Labor Secretary Tom Perez announced plans to rerun a survey of independent workers for the first time since 2005.

How Big Is The Gig Economy? The Government Is Finally Going To Find Out
[Photo: Flickr user U.S. Department of Defense]

The gig economy has launched a healthy "future of work" panel circuit amid a roaring debate over whether apps like Uber, Postmates, and Handy—which hire an army of independent contractors instead of employees—represent a return to the sweatshop or a new freedom to work when and how one pleases. But all sides of the debate face the same dilemma: When they propose a new policy or launch a new initiative, they have only a vague idea of how many workers it could impact. There is no current government data that specifically catalogs this group of workers.

On Monday, U.S. Secretary of Labor Tom Perez announced plans to solve this problem by counting workers who labor outside the traditional structure of full-time employment. The survey of what the government calls "contingent workers" will be a supplement to the May 2017 Current Population survey.

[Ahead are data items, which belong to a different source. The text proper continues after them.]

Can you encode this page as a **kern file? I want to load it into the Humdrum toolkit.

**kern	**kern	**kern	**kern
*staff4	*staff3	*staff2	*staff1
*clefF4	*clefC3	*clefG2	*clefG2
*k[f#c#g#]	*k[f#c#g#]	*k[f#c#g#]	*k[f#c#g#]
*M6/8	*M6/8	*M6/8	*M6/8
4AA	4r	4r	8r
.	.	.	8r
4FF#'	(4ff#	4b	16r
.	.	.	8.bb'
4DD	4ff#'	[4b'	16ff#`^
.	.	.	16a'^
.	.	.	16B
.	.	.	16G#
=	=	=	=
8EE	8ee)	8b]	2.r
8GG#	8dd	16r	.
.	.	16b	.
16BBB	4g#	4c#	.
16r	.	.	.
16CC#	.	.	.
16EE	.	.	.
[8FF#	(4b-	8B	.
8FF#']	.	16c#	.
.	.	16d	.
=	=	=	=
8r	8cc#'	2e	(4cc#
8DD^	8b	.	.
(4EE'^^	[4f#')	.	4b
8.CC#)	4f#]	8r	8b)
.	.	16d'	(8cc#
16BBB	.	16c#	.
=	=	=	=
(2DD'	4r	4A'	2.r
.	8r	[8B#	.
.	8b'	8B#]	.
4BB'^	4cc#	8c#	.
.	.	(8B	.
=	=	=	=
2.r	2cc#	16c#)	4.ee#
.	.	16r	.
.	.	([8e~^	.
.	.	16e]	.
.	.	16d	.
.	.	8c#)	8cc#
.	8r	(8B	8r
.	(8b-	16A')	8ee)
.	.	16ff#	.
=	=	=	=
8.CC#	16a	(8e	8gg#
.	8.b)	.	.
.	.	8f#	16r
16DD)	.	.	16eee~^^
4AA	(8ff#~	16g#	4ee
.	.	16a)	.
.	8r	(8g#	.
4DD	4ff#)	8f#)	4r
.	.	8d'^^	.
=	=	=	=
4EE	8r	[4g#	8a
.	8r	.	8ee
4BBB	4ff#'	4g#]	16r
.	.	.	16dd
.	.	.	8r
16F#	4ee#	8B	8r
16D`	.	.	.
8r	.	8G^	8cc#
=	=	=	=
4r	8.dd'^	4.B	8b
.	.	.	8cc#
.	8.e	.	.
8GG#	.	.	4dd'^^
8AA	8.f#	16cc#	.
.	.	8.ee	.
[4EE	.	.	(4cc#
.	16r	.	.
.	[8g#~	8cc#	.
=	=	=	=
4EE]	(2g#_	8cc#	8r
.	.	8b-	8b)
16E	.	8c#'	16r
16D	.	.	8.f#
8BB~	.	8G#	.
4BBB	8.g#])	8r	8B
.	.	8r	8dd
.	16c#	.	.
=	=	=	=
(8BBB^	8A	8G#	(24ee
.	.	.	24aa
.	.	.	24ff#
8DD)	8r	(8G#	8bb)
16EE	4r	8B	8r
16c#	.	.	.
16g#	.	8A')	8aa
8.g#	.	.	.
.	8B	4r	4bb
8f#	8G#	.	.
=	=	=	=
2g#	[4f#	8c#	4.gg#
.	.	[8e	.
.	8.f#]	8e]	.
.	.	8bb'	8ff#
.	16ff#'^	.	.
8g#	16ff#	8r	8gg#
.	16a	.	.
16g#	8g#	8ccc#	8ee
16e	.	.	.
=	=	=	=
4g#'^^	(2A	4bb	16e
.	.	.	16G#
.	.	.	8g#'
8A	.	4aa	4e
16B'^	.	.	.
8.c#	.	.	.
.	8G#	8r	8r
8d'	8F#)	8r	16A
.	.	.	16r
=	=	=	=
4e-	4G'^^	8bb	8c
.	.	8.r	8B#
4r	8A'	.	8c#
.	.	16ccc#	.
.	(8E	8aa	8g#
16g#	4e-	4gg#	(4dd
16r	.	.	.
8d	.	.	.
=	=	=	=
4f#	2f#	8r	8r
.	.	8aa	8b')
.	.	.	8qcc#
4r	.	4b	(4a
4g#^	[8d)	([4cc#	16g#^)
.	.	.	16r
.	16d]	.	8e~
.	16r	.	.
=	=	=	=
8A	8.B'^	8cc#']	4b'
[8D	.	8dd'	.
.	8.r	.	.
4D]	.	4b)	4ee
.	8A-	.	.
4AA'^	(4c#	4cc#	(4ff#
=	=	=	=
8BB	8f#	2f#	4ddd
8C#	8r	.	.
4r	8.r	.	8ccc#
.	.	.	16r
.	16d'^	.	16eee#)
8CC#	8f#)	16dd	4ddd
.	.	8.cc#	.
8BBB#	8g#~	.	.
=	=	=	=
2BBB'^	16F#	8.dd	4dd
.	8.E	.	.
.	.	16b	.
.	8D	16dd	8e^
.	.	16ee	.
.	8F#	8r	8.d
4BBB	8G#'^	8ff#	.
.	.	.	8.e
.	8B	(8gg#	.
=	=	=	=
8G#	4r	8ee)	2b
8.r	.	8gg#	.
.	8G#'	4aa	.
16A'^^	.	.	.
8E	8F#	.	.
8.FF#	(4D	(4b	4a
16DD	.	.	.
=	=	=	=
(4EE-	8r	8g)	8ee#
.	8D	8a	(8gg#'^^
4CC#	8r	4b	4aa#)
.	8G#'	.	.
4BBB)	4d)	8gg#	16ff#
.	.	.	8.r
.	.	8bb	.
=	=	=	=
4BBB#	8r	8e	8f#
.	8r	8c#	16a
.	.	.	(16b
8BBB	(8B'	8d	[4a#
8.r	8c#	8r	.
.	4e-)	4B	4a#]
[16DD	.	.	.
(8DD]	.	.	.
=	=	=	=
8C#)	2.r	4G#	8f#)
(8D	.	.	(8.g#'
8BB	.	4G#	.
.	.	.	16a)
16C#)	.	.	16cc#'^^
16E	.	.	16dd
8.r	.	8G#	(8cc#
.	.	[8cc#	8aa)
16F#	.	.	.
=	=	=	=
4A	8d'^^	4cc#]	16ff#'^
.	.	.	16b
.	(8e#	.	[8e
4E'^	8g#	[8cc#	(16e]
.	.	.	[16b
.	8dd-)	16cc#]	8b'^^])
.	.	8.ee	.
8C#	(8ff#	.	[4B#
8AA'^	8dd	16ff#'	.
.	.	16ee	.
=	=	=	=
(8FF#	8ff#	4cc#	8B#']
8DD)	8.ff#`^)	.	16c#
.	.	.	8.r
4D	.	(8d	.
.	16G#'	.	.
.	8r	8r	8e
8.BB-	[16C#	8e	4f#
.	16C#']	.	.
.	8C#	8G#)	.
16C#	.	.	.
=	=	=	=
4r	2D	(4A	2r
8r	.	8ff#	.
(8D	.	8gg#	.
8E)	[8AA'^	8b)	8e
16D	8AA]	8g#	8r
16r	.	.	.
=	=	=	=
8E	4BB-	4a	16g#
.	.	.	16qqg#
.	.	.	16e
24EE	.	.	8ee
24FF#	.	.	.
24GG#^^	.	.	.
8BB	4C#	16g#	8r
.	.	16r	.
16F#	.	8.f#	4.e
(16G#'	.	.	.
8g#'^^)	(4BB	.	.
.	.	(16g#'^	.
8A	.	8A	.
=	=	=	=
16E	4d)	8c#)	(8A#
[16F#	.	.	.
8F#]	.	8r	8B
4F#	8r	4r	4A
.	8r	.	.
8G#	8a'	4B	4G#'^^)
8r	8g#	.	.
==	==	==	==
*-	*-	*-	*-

U.S. Secretary of Labor Tom Perez

The Department of Labor ran this contingent worker survey regularly until 2005, when it was defunded by Congress. With only decade-old government data about this working population, proposed solutions for "gig workers" have thus relied on inflated third-party surveys, obscure data points, and predictions based on private company data—none of which are the most impartial sources upon which to base new policies.

"The information we get from this survey," Secretary Perez wrote in a blog post on the DOL website, "will help the department do something that's essential to smart policymaking and smart business: understanding the past and present so that we can prepare for the future."